Creative Commons is once again pleased that among millions of uses of its licenses, the courts are rarely involved — the licenses allow licensors and licensees to easily avoid transaction costs, let alone the costs of court. We are equally pleased that when a case involving a CC license is taken to court, whether to uphold the rights of the licensor (as in this case) or the licensee, that courts have held that the licenses are enforceable copyright licenses as one would expect.

English translation of ruling

Key

ZPO is the civil proceedings act,
UrhG is the Urheberrechtsgesetz (copyright act),
BGH is the Federal Supreme Court,
KG is the Berlin Supreme Court,
GRUR, NJW and WRP are journals,
to “credibly show” something is roughly to establish prima facie evidence.

Translation and key provided by John Hendrik Weitzmann

PRELIMINARY INJUNCTION RULING

In the preliminary injunction matter

of Ms. …
Applicant,

– Proceedings Representatives:
JBB Lawyers,
Christinenstraße 18/19, 10119 Berlin,-

against

the …
represented by its chairman
Defendant,

it is commanded by way of preliminary injunction, due to special exigency without oral hearing, according to s. 935 ff., 91 ZPO:

1. The Defendant is, in order to avoid a penalty to be ordained by the Court for every case of non-compliance of up to 250.000,00 EUR, alternatively arrest for disobedience to court orders, or an arrest of up to six months, the latter to be executed in the person of the party chairman, prohibited, to reproduce and/or make publicly available the following photo without naming the creator and adding the license text or its full internet address corresponding to the license terms of the Creative Commons license “Attribution ShareAlike 3.0 Unported”:

[photo of Thilo Sarrazin]

2. The Defendant has to bear the costs of the proceedings.

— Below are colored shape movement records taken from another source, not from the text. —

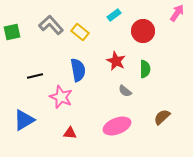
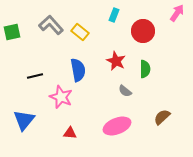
cyan rectangle: rotated 32 degrees counterclockwise
blue triangle: rotated 20 degrees counterclockwise
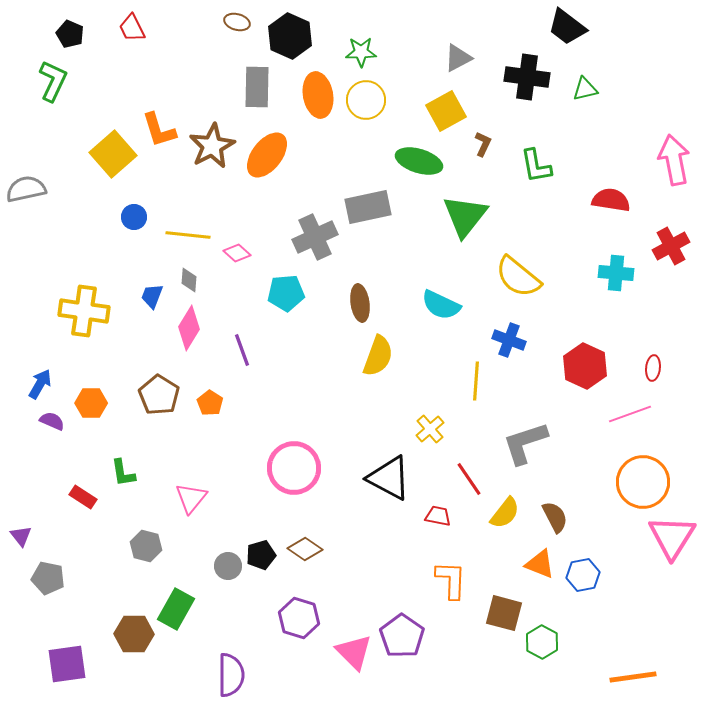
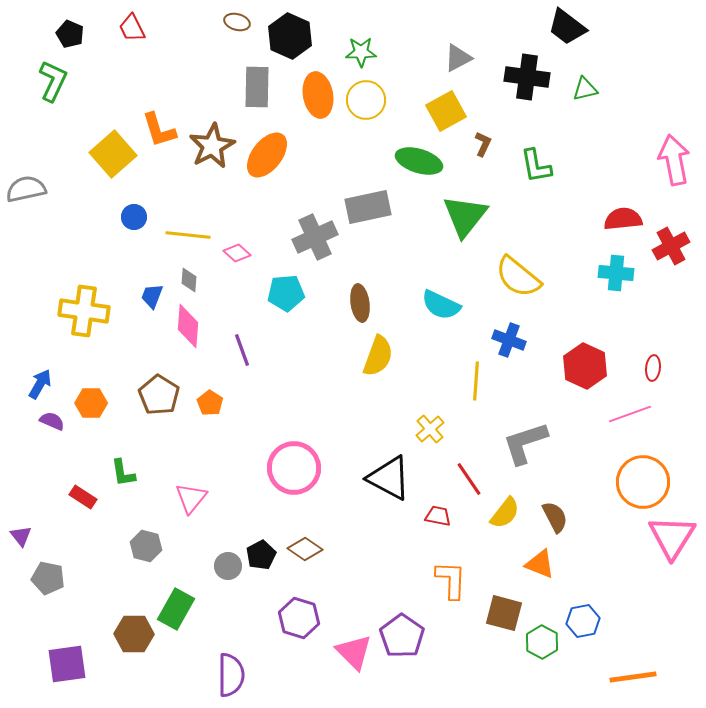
red semicircle at (611, 200): moved 12 px right, 19 px down; rotated 15 degrees counterclockwise
pink diamond at (189, 328): moved 1 px left, 2 px up; rotated 27 degrees counterclockwise
black pentagon at (261, 555): rotated 12 degrees counterclockwise
blue hexagon at (583, 575): moved 46 px down
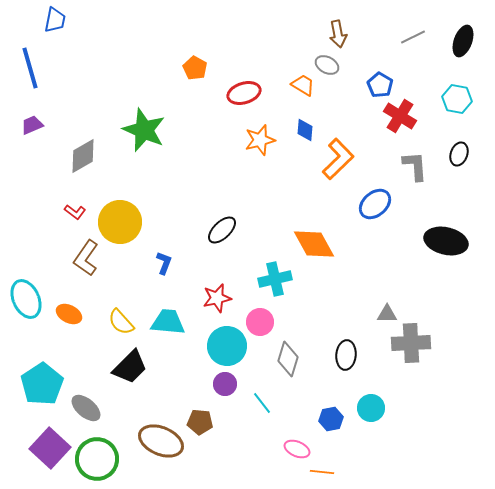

3. The proceedings value is set to 4.000,00 EUR.

Rationale:

I.
The Applicant has credibly shown the following:

She has created the photo mentioned in the decision and released it for further use under the terms of the so-called Creative Commons license “Attribution ShareAlike 3.0 Unported”. According to these terms, in case of use the creator must be named and there must be either a copy of the license text attached or the full internet address in the form of the Uniform Resource Identifier must be provided. The Defendant published the photo on its website under the address www.die-rechte.info without giving the aforementioned information. The applicant first took notice of the publication on September 9th 2010.

II.
This triggers the urgent entitlement to injunctive relief according to s. 97 ss. 1 in combination with s. 19a UrhG.

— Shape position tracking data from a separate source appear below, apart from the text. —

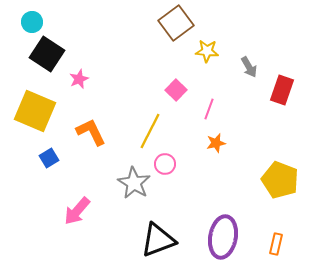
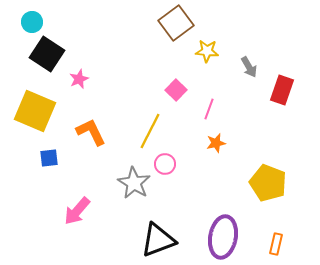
blue square: rotated 24 degrees clockwise
yellow pentagon: moved 12 px left, 3 px down
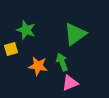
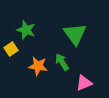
green triangle: rotated 30 degrees counterclockwise
yellow square: rotated 16 degrees counterclockwise
green arrow: rotated 12 degrees counterclockwise
pink triangle: moved 14 px right
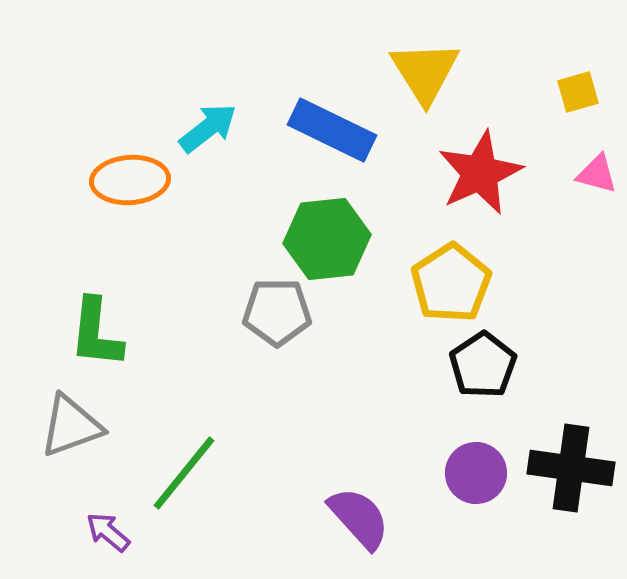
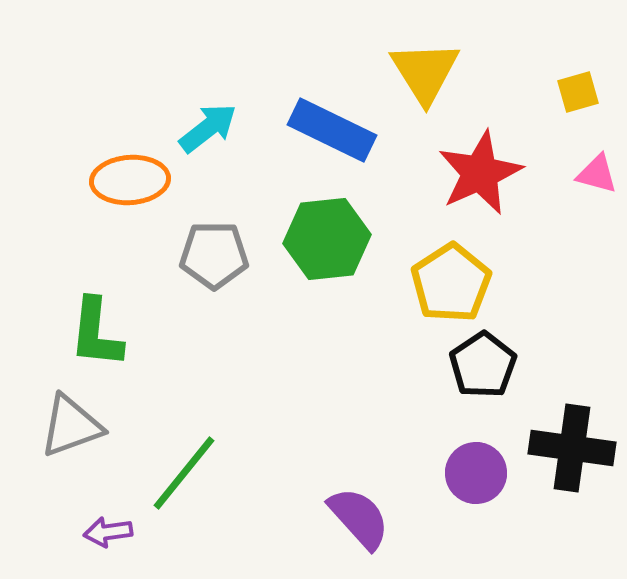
gray pentagon: moved 63 px left, 57 px up
black cross: moved 1 px right, 20 px up
purple arrow: rotated 48 degrees counterclockwise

The photo enjoys copyright protection as a photographic work in the meaning of s. 2 ss. 1 No. 5 UrhG or as a photograph in the meaning of s. 72 UrhG. As the Defendant put the photo on its website while in breach of the aforementioned license terms, this constituted a use not covered by the permission of the Applicant and thus an unlawful use in the meaning of s. 97 ss. 1 UrhG.

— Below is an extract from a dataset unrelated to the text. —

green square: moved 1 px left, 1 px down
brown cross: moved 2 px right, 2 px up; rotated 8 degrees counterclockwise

The risk of recurrent infringement as a prerequisite for the entitlement follows from the occurrence of the breach; the risk could have been dispelled only by a declaration under penalty of law to cease and desist (BGH GRUR 1985, 155, 156 = NJW 1985, 191, 191 – Penalty up to … ! – mentioning further sources).

A preliminary ruling seems also “necessary” in the meaning of s. 940 ZPO, because the Applicant cannot be expected to tolerate a possible further infringement of her rights until main proceedings are run.

The set value of the proceedings equals two thirds of the value of the main proceedings (see KG WRP 2005, 368, 369).